== Segment start ==
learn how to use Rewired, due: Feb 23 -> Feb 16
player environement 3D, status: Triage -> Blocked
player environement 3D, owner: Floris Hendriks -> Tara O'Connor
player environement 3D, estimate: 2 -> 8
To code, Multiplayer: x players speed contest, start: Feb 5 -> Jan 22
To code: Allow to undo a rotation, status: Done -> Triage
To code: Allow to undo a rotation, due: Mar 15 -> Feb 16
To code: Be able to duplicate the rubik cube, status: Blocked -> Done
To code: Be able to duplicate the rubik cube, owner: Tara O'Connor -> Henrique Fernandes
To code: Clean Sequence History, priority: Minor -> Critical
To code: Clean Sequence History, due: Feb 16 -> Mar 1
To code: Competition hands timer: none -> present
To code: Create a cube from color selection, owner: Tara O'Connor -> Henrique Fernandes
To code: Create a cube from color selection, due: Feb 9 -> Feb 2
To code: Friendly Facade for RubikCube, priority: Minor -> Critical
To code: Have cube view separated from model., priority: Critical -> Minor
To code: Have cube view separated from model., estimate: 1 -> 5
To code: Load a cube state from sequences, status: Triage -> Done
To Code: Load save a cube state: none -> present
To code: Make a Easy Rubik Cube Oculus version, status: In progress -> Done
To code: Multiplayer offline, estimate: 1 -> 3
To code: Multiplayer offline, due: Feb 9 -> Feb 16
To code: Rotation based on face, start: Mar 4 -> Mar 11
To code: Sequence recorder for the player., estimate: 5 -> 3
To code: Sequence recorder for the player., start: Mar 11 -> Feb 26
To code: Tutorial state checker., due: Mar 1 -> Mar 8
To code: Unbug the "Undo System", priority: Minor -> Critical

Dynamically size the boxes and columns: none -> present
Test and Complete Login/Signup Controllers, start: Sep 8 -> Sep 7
== Segment end ==
== Segment start ==
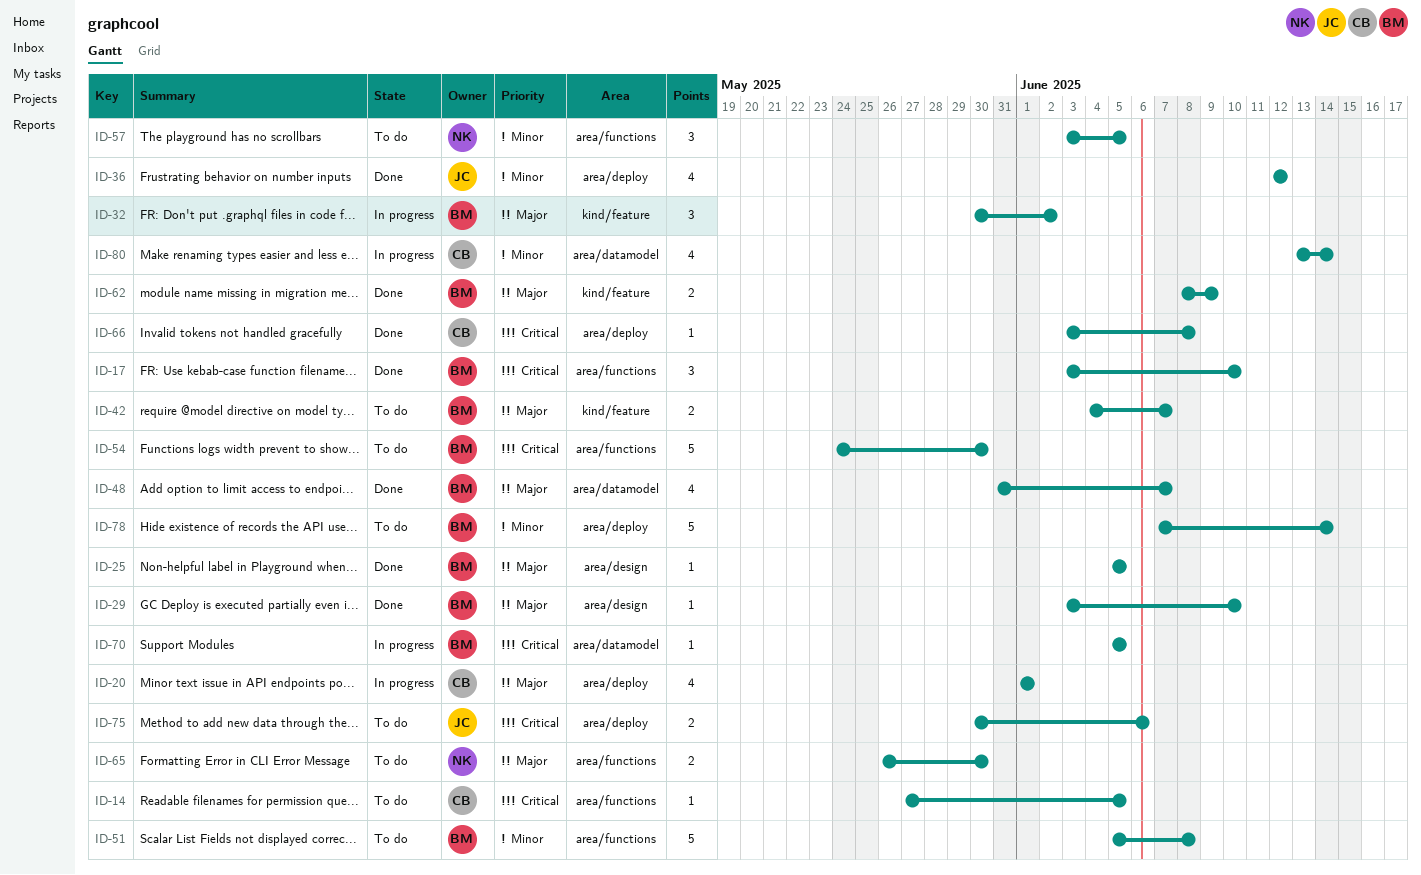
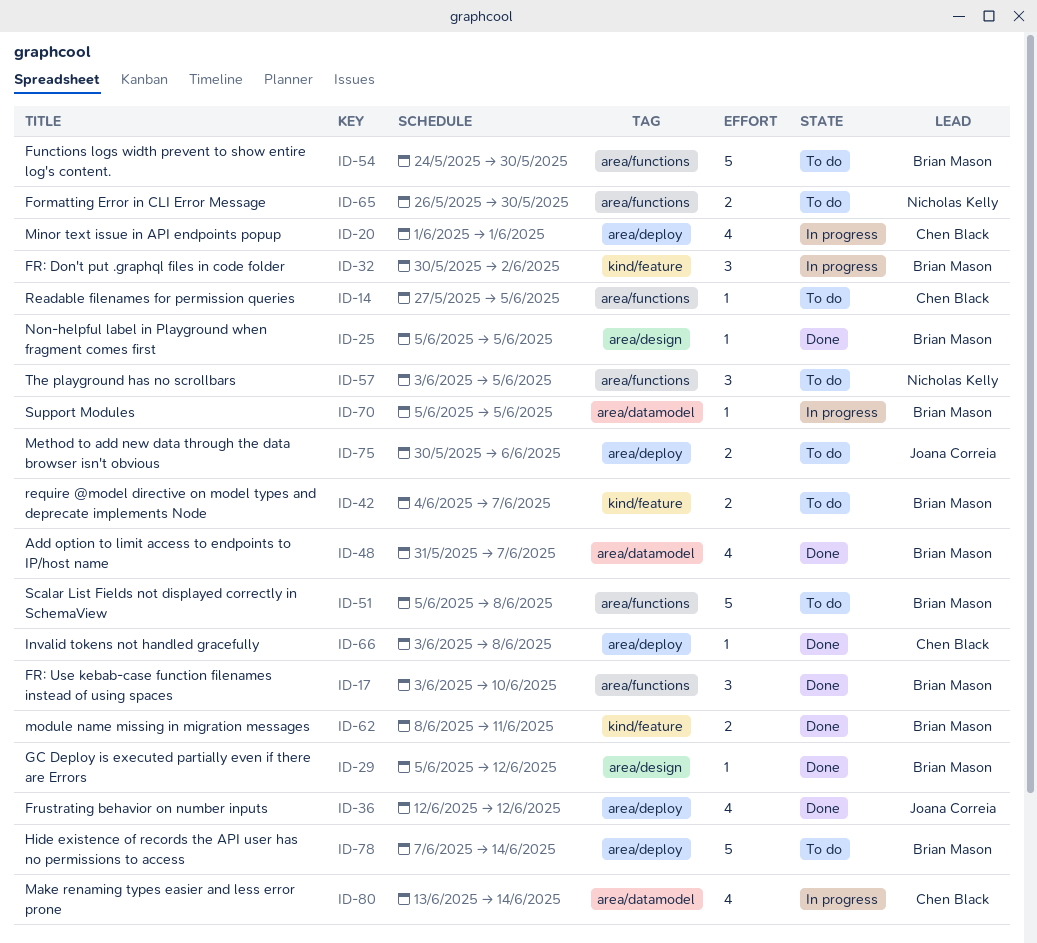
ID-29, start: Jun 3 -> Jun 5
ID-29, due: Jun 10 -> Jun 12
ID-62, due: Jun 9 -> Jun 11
== Segment end ==
Work instruction: Above are the entries. Quote exactly the lines from the one bearing "To code: Load a" through the one bearing "To code: Unbug".

Answer area:
To code: Load a cube state from sequences, status: Triage -> Done
To Code: Load save a cube state: none -> present
To code: Make a Easy Rubik Cube Oculus version, status: In progress -> Done
To code: Multiplayer offline, estimate: 1 -> 3
To code: Multiplayer offline, due: Feb 9 -> Feb 16
To code: Rotation based on face, start: Mar 4 -> Mar 11
To code: Sequence recorder for the player., estimate: 5 -> 3
To code: Sequence recorder for the player., start: Mar 11 -> Feb 26
To code: Tutorial state checker., due: Mar 1 -> Mar 8
To code: Unbug the "Undo System", priority: Minor -> Critical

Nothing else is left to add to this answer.